Department of Radiology, Perelman School of Medicine, University of Pennsylvania, Philadelphia, PA, 19104, USA.
Peking Union Medical College Hospital, Beijing, 100730, China.
Neuroinformatics. 2018 Oct;16(3-4):351-361. doi: 10.1007/s12021-018-9382-0.
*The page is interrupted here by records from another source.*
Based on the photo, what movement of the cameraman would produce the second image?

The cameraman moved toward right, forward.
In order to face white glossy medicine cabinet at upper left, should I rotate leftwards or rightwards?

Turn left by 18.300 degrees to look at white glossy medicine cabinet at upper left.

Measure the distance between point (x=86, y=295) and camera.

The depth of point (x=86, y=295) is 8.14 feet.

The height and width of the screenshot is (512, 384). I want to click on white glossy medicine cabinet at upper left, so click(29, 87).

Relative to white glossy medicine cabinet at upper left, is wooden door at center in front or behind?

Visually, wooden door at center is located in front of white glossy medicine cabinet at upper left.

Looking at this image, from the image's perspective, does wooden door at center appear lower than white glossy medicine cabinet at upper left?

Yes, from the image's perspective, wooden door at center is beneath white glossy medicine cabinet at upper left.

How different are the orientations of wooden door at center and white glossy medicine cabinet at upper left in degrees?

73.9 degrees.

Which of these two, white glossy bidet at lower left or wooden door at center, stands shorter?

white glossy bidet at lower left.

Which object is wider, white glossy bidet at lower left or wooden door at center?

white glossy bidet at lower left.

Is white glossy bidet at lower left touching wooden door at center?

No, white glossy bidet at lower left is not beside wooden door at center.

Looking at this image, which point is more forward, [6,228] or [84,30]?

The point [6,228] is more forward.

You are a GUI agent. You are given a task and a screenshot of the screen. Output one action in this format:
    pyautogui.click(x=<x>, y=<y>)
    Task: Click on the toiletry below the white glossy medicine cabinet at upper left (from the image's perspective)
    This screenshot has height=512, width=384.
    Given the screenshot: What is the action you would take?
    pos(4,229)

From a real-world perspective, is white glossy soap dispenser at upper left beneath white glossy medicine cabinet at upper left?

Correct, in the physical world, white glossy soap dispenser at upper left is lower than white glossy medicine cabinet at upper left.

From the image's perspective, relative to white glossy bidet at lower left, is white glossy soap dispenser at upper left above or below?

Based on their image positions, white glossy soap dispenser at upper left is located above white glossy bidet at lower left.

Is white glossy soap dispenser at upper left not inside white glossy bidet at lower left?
To characterize associations between genetic and neuroimaging data, a variety of analytic methods have been proposed in neuroimaging genetic studies. These methods have achieved promising performance by taking into account inherent correlation in either the neuroimaging data or the genetic data alone. In this study, we propose a novel robust reduced rank graph regression based method in a linear regression framework by considering correlations inherent in neuroimaging data and genetic data jointly. Particularly, we model the association analysis problem in a reduced rank regression framework with the genetic data as a feature matrix and the neuroimaging data as a response matrix by jointly considering correlations among the neuroimaging data as well as correlations between the genetic data and the neuroimaging data. A new graph representation of genetic data is adopted to exploit their inherent correlations, in addition to robust loss functions for both the regression and the data representation tasks, and a square-root-operator applied to the robust loss functions for achieving adaptive sample weighting. The resulting optimization problem is solved using an iterative optimization method whose convergence has been theoretically proved. Experimental results on the Alzheimer's Disease Neuroimaging Initiative (ADNI) dataset have demonstrated that our method could achieve competitive performance in terms of regression performance between brain structural measures and the Single Nucleotide Polymorphisms (SNPs), compared with state-of-the-art alternative methods.
为了刻画遗传和神经影像学数据之间的关联,神经影像学遗传学研究中提出了多种分析方法。这些方法通过考虑神经影像学数据或遗传数据本身固有的相关性,取得了有希望的性能。在这项研究中,我们提出了一种新的基于稳健降秩图回归的方法,该方法在线性回归框架中,同时考虑了神经影像学数据和遗传数据中固有的相关性。特别地,我们通过同时考虑神经影像学数据之间的相关性以及遗传数据和神经影像学数据之间的相关性,将关联分析问题建模为降秩回归框架中的问题,其中遗传数据作为特征矩阵,神经影像学数据作为响应矩阵。采用了一种新的遗传数据的图表示方法来利用它们固有的相关性,除了用于回归和数据表示任务的稳健损失函数之外,还采用了平方根算子应用于稳健损失函数以实现自适应样本加权。使用已经从理论上证明了收敛性的迭代优化方法来解决由此产生的优化问题。在阿尔茨海默病神经影像学倡议 (ADNI) 数据集上的实验结果表明,与最先进的替代方法相比,我们的方法在大脑结构测量值和单核苷酸多态性 (SNP) 之间的回归性能方面具有竞争力。